- **Task**
Send back the line that contains "Bone Dry Roofing" and all lines following it through the end of the data below, exactly, omitting pictures.

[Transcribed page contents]
• • •
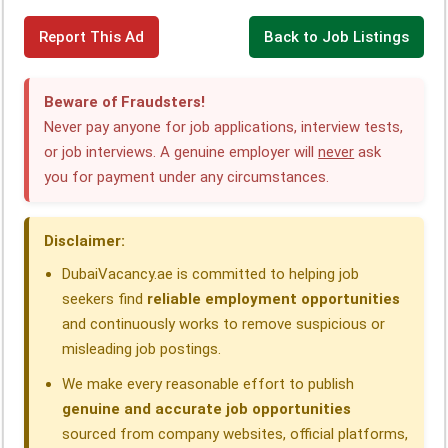
F
L
W
T
X
T
S
Report This Ad
Back to Job Listings
a
i
h
e
h
h
c
n
a
l
r
a
Beware of Fraudsters!
e
k
t
e
e
r
Never pay anyone for job applications, interview tests,
or job interviews. A genuine employer will
never
ask
b
e
s
g
a
e
you for payment under any circumstances.
o
d
A
r
d
o
I
p
a
s
Disclaimer:
k
n
p
m
DubaiVacancy.ae is committed to helping job
seekers find
reliable employment opportunities
and continuously works to remove suspicious or
misleading job postings.
We make every reasonable effort to publish
genuine and accurate job opportunities
sourced from company websites, official platforms,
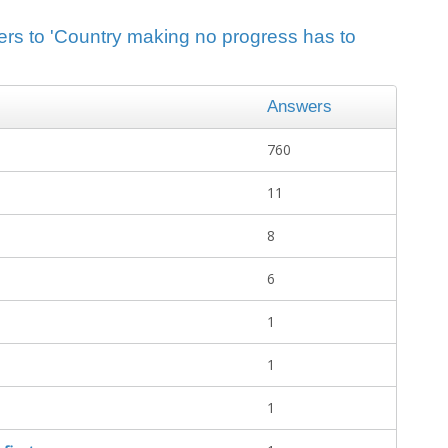
ers to 'Country making no progress has to
Answers
760
11
8
6
1
1
1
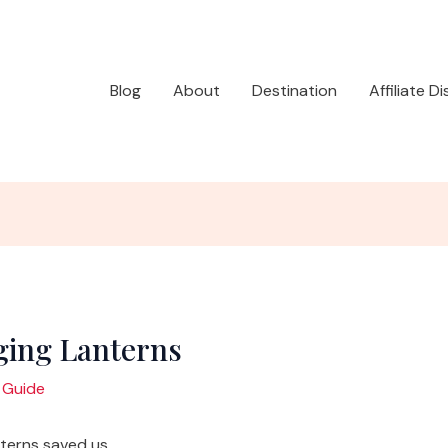
Blog
About
Destination
Affiliate D
ging Lanterns
 Guide
terns saved us.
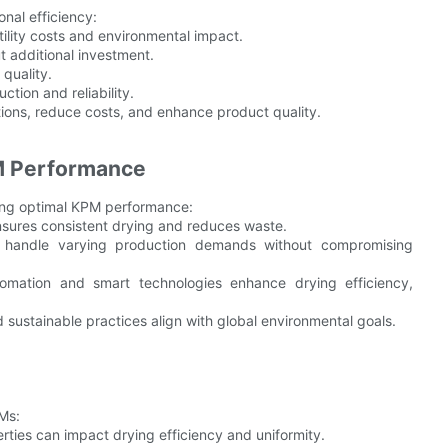
nal efficiency:
ility costs and environmental impact.
t additional investment.
quality.
tion and reliability.
ions, reduce costs, and enhance product quality.
PM Performance
ving optimal KPM performance:
 ensures consistent drying and reduces waste.
an handle varying production demands without compromising
omation and smart technologies enhance drying efficiency,
 sustainable practices align with global environmental goals.
Ms:
perties can impact drying efficiency and uniformity.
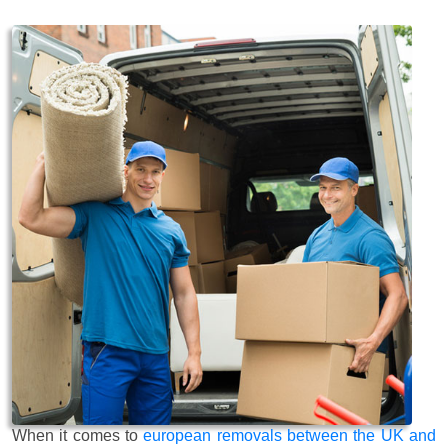
When it comes to
european removals between the UK and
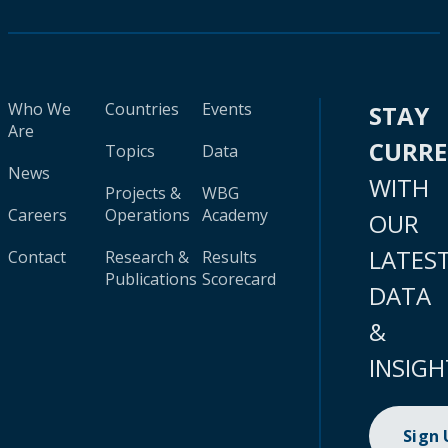
Who We
Countries
Events
STAY
Are
CURR
Topics
Data
News
WITH
Projects &
WBG
Careers
Operations
Academy
OUR
LATES
Contact
Research &
Results
Publications
Scorecard
DATA
&
INSIGH
Sign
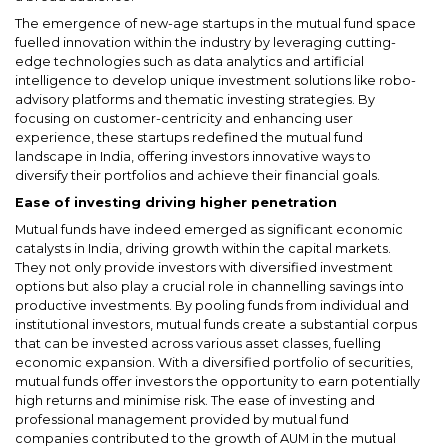
The emergence of new-age startups in the mutual fund space
fuelled innovation within the industry by leveraging cutting-
edge technologies such as data analytics and artificial
intelligence to develop unique investment solutions like robo-
advisory platforms and thematic investing strategies. By
focusing on customer-centricity and enhancing user
experience, these startups redefined the mutual fund
landscape in India, offering investors innovative ways to
diversify their portfolios and achieve their financial goals.
Ease of investing driving higher penetration
Mutual funds have indeed emerged as significant economic
catalysts in India, driving growth within the capital markets.
They not only provide investors with diversified investment
options but also play a crucial role in channelling savings into
productive investments. By pooling funds from individual and
institutional investors, mutual funds create a substantial corpus
that can be invested across various asset classes, fuelling
economic expansion. With a diversified portfolio of securities,
mutual funds offer investors the opportunity to earn potentially
high returns and minimise risk. The ease of investing and
professional management provided by mutual fund
companies contributed to the growth of AUM in the mutual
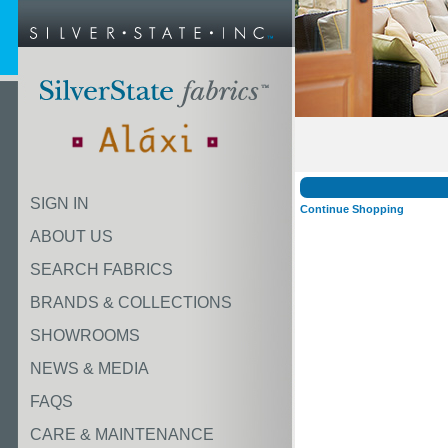
SIGN IN
Continue Shopping
ABOUT US
SEARCH FABRICS
BRANDS & COLLECTIONS
SHOWROOMS
NEWS & MEDIA
FAQS
CARE & MAINTENANCE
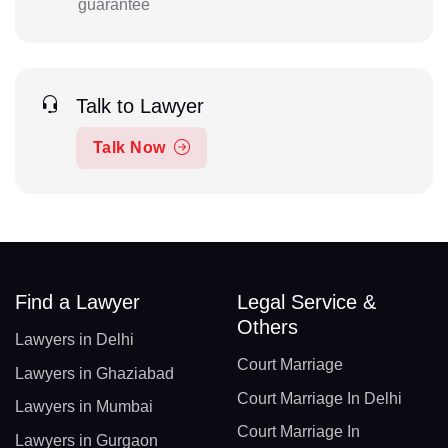
guarantee
Talk to Lawyer
Talk Now
Find a Lawyer
Legal Service &
Others
Lawyers in Delhi
Court Marriage
Lawyers in Ghaziabad
Court Marriage In Delhi
Lawyers in Mumbai
Court Marriage In
Lawyers in Gurgaon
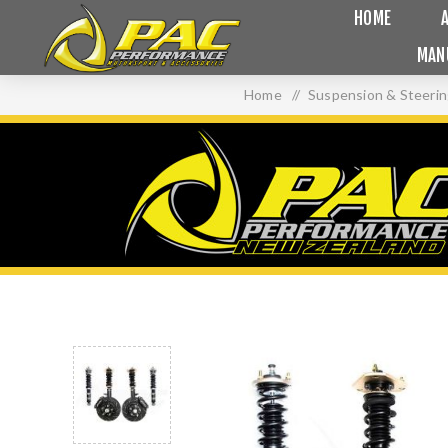
HOME
MAN
Home
/
Suspension & Steeri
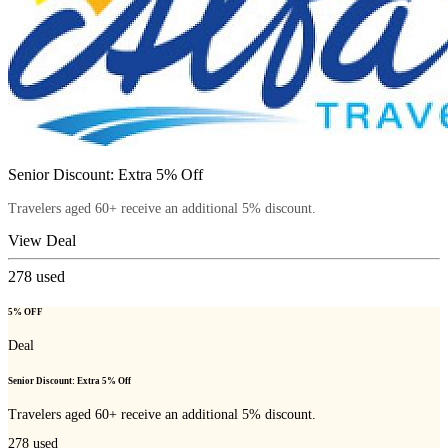
Senior Discount: Extra 5% Off
Travelers aged 60+ receive an additional 5% discount.
View Deal
278
used
5% OFF
Deal
Senior Discount: Extra 5% Off
Travelers aged 60+ receive an additional 5% discount.
278
used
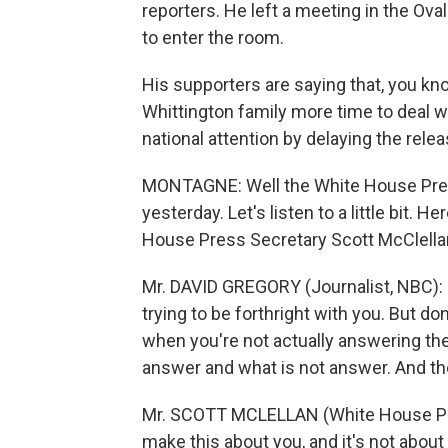
reporters. He left a meeting in the Ov
to enter the room.
His supporters are saying that, you k
Whittington family more time to deal w
national attention by delaying the rele
MONTAGNE: Well the White House Pres
yesterday. Let's listen to a little bit. 
House Press Secretary Scott McClella
Mr. DAVID GREGORY (Journalist, NBC): I
trying to be forthright with you. But d
when you're not actually answering t
answer and what is not answer. And the 
Mr. SCOTT MCLELLAN (White House Pres
make this about you, and it's not about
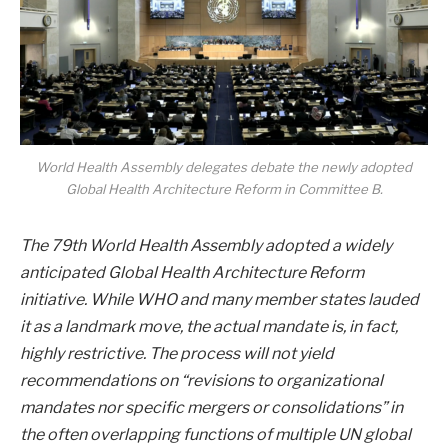
World Health Assembly delegates debate the newly adopted
Global Health Architecture Reform in Committee B.
The 79th World Health Assembly adopted a widely
anticipated Global Health Architecture Reform
initiative. While WHO and many member states lauded
it as a landmark move, the actual mandate is, in fact,
highly restrictive. The process will not yield
recommendations on “r
evisions to organizational
mandates nor specific mergers or consolidations”
in
the often overlapping functions of multiple UN global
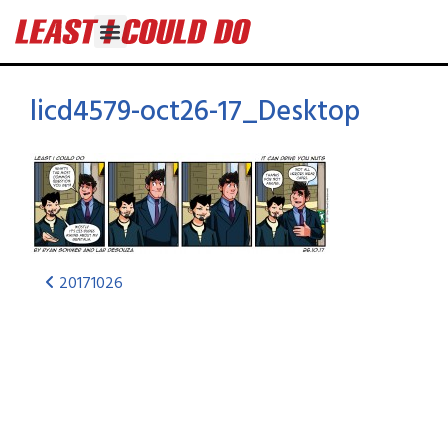
licd4579-oct26-17_Desktop
20171026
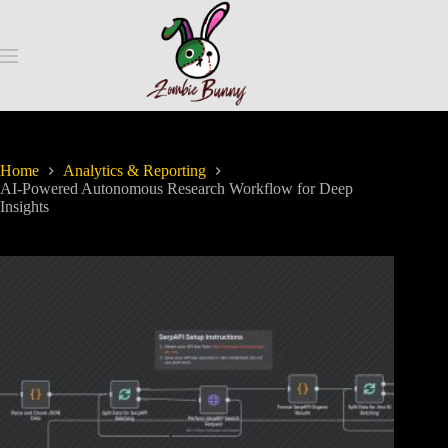
Home
Analytics & Reporting
AI-Powered Autonomous Research Workflow for Deep
Insights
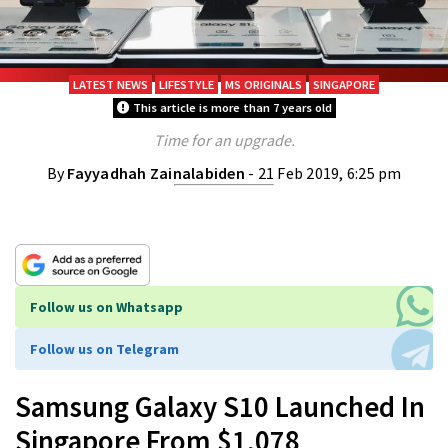
LATEST NEWS
LIFESTYLE
MS ORIGINALS
SINGAPORE
This article is more than 7 years old
Time for an upgrade.
By
Fayyadhah Zainalabiden
- 21 Feb 2019, 6:25 pm
Follow us on Whatsapp
Follow us on Telegram
Samsung Galaxy S10 Launched In
Singapore From $1,078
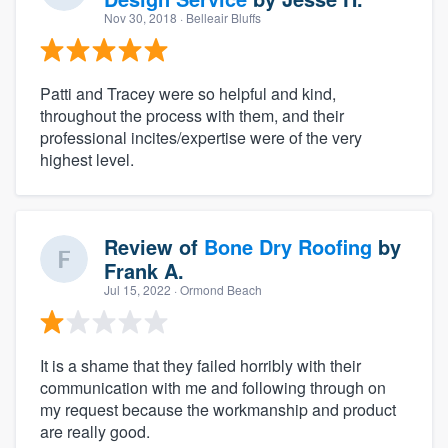
Nov 30, 2018
· Belleair Bluffs
Patti and Tracey were so helpful and kind,
throughout the process with them, and their
professional incites/expertise were of the very
highest level.
Review of
Bone Dry Roofing
by
Frank A.
Jul 15, 2022
· Ormond Beach
It is a shame that they failed horribly with their
communication with me and following through on
my request because the workmanship and product
are really good.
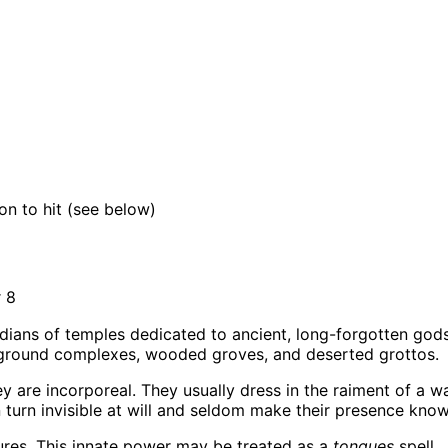
)
on to hit (see below)
 8
ians of temples dedicated to ancient, long-forgotten gods.
erground complexes, wooded groves, and deserted grottos.
 are incorporeal. They usually dress in the raiment of a warr
an turn invisible at will and seldom make their presence kn
tures. This innate power may be treated as a
tongues
spell.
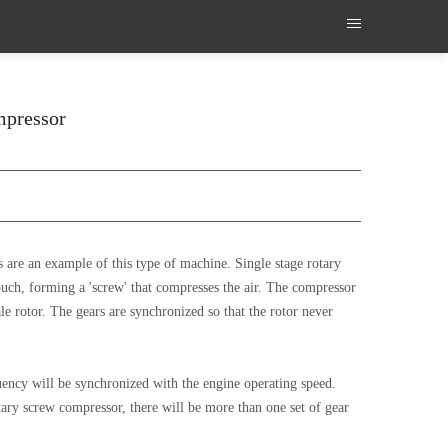
ompressor
 are an example of this type of machine. Single stage rotary
touch, forming a 'screw' that compresses the air. The compressor
ale rotor. The gears are synchronized so that the rotor never
uency will be synchronized with the engine operating speed.
tary screw compressor, there will be more than one set of gear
• • •
- **Answer area**
Bone Dry Roofing
by
Frank A.
Jul 15, 2022
· Ormond Beach
It is a shame that they failed horribly with their
communication with me and following through on
my request because the workmanship and product
are really good.
)
on to hit (see below)
 8
ians of temples dedicated to ancient, long-forgotten gods.
erground complexes, wooded groves, and deserted grottos.
 are incorporeal. They usually dress in the raiment of a warr
an turn invisible at will and seldom make their presence kn
tures. This innate power may be treated as a
tongues
spell.
ompressor
 are an example of this type of machine. Single stage rotary
touch, forming a 'screw' that compresses the air. The compressor
ale rotor. The gears are synchronized so that the rotor never
uency will be synchronized with the engine operating speed.
tary screw compressor, there will be more than one set of gear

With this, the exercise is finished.